* _To do_
The entries below should be output exactly as written.

* _Record set_

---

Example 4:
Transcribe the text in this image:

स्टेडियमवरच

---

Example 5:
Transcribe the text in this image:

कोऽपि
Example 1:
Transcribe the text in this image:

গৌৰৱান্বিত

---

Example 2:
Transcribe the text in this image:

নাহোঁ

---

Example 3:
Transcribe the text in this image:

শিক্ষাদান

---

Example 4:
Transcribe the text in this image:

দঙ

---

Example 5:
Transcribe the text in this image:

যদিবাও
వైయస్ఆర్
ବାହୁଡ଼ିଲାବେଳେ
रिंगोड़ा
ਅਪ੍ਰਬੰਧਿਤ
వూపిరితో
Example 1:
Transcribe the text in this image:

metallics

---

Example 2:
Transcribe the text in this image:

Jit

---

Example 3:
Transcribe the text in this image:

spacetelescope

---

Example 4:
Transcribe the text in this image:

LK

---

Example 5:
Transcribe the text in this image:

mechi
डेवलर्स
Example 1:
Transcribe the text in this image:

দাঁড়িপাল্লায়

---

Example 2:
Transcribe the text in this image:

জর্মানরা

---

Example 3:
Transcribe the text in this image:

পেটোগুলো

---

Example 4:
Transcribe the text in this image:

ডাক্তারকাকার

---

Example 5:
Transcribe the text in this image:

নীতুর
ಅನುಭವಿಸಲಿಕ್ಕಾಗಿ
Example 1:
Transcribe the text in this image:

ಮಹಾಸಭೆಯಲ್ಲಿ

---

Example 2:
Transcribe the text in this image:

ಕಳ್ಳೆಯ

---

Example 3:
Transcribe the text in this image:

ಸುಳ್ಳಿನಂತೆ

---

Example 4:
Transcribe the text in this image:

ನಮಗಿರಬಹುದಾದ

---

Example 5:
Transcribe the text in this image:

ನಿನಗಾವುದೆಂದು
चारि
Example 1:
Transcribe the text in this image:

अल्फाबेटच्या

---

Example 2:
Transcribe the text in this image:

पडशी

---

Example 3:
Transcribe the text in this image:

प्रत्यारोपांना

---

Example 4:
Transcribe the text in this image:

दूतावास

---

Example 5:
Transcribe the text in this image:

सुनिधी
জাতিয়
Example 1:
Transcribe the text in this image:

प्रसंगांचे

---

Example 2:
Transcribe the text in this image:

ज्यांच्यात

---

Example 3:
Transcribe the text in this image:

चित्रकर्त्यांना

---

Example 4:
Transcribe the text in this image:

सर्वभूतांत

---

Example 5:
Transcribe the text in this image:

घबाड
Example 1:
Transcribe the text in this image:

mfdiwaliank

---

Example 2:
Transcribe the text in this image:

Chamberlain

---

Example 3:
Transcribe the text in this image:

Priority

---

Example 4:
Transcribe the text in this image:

* _Answer section_
---

Example 4:
Transcribe the text in this image:

स्टेडियमवरच

---

Example 5:
Transcribe the text in this image:

कोऽपि
Example 1:
Transcribe the text in this image:

গৌৰৱান্বিত

---

Example 2:
Transcribe the text in this image:

নাহোঁ

---

Example 3:
Transcribe the text in this image:

শিক্ষাদান

---

Example 4:
Transcribe the text in this image:

দঙ

---

Example 5:
Transcribe the text in this image:

যদিবাও
వైయస్ఆర్
ବାହୁଡ଼ିଲାବେଳେ
रिंगोड़ा
ਅਪ੍ਰਬੰਧਿਤ
వూపిరితో
Example 1:
Transcribe the text in this image:

metallics

---

Example 2:
Transcribe the text in this image:

Jit

---

Example 3:
Transcribe the text in this image:

spacetelescope

---

Example 4:
Transcribe the text in this image:

LK

---

Example 5:
Transcribe the text in this image:

mechi
डेवलर्स
Example 1:
Transcribe the text in this image:

দাঁড়িপাল্লায়

---

Example 2:
Transcribe the text in this image:

জর্মানরা

---

Example 3:
Transcribe the text in this image:

পেটোগুলো

---

Example 4:
Transcribe the text in this image:

ডাক্তারকাকার

---

Example 5:
Transcribe the text in this image:

নীতুর
ಅನುಭವಿಸಲಿಕ್ಕಾಗಿ
Example 1:
Transcribe the text in this image:

ಮಹಾಸಭೆಯಲ್ಲಿ

---

Example 2:
Transcribe the text in this image:

ಕಳ್ಳೆಯ

---

Example 3:
Transcribe the text in this image:

ಸುಳ್ಳಿನಂತೆ

---

Example 4:
Transcribe the text in this image:

ನಮಗಿರಬಹುದಾದ

---

Example 5:
Transcribe the text in this image:

ನಿನಗಾವುದೆಂದು
चारि
Example 1:
Transcribe the text in this image:

अल्फाबेटच्या

---

Example 2:
Transcribe the text in this image:

पडशी

---

Example 3:
Transcribe the text in this image:

प्रत्यारोपांना

---

Example 4:
Transcribe the text in this image:

दूतावास

---

Example 5:
Transcribe the text in this image:

सुनिधी
জাতিয়
Example 1:
Transcribe the text in this image:

प्रसंगांचे

---

Example 2:
Transcribe the text in this image:

ज्यांच्यात

---

Example 3:
Transcribe the text in this image:

चित्रकर्त्यांना

---

Example 4:
Transcribe the text in this image:

सर्वभूतांत

---

Example 5:
Transcribe the text in this image:

घबाड
Example 1:
Transcribe the text in this image:

mfdiwaliank

---

Example 2:
Transcribe the text in this image:

Chamberlain

---

Example 3:
Transcribe the text in this image:

Priority

---

Example 4:
Transcribe the text in this image:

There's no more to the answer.